» Record extracts
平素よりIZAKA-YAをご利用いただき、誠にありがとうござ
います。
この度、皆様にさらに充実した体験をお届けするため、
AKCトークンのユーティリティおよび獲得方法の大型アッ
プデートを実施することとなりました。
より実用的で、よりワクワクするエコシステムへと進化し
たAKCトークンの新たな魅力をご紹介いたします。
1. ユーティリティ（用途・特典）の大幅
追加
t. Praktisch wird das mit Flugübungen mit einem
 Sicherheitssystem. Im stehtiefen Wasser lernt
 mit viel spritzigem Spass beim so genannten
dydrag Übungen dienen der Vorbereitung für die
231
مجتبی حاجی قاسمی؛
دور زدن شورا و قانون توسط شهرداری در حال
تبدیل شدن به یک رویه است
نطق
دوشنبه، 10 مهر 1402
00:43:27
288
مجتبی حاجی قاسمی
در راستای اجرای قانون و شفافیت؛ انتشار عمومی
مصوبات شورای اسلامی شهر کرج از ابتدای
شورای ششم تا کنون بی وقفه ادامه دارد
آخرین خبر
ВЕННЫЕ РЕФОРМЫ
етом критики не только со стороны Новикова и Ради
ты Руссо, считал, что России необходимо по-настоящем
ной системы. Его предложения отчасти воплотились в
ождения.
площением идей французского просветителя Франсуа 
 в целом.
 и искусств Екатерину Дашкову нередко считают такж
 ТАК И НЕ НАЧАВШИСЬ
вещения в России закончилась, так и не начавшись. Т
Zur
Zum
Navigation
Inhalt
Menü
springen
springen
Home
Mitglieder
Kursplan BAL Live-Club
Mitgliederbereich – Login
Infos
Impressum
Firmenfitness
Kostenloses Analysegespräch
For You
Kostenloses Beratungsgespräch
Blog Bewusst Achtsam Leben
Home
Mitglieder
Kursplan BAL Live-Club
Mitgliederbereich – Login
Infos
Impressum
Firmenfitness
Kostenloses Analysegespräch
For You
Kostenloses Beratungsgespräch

» Work required
In the data above, find each line that has the word "России" and copy it out.

» Output below
ты Руссо, считал, что России необходимо по-настоящем
вещения в России закончилась, так и не начавшись. Т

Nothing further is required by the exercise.